====== Source material
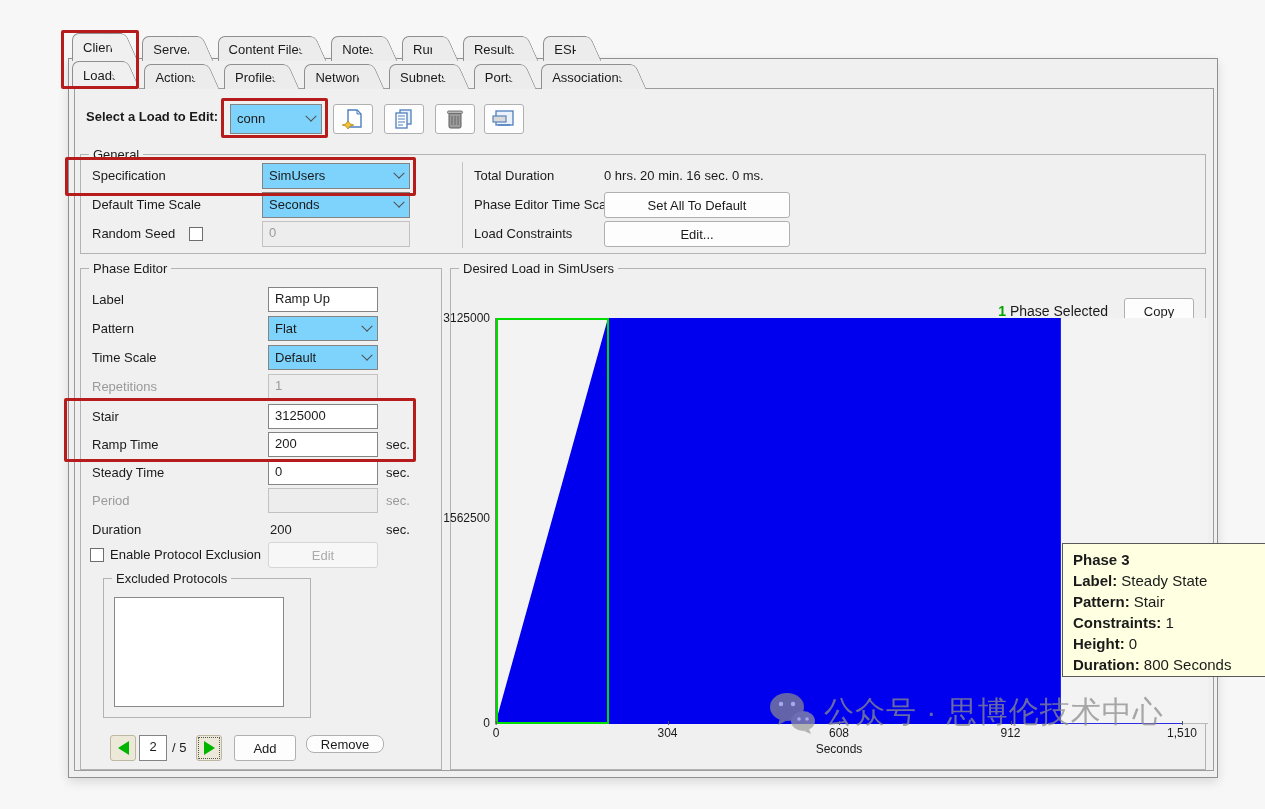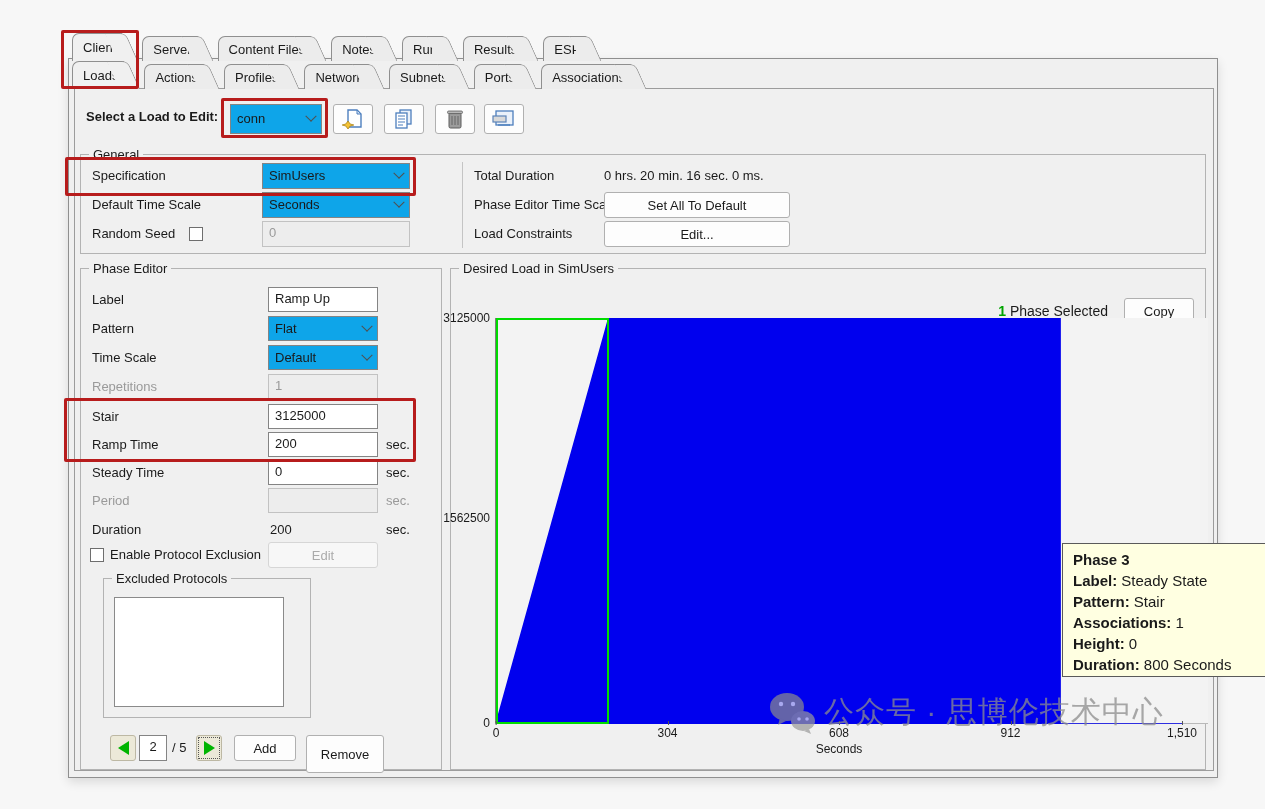--- a/index.html
+++ b/index.html
@@ -29,7 +29,7 @@
   .textbox { background:#fff; border:1px solid #848484; padding:3px 6px; line-height:16px;
     white-space:nowrap; overflow:hidden; }
   .textbox.disabled { background:#ededed; border-color:#c2c2c2; color:#9a9a9a; }
-  .combo { background:#0ea5e9; border:1px solid #848484; padding:3px 6px; line-height:16px;
+  .combo { background:#7dd3fc; border:1px solid #848484; padding:3px 6px; line-height:16px;
     display:flex; justify-content:space-between; align-items:center; white-space:nowrap; }
   .chev { width:8px; height:8px; border-right:1.5px solid #505050; border-bottom:1.5px solid #505050;
     transform:rotate(45deg) translate(-2px,-2px); flex:none; }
============
**The problem**
Whenever a line of the entries contains the string "flex", copy that line.

**Response box**
     display:flex; justify-content:space-between; align-items:center; white-space:nowrap; }
     transform:rotate(45deg) translate(-2px,-2px); flex:none; }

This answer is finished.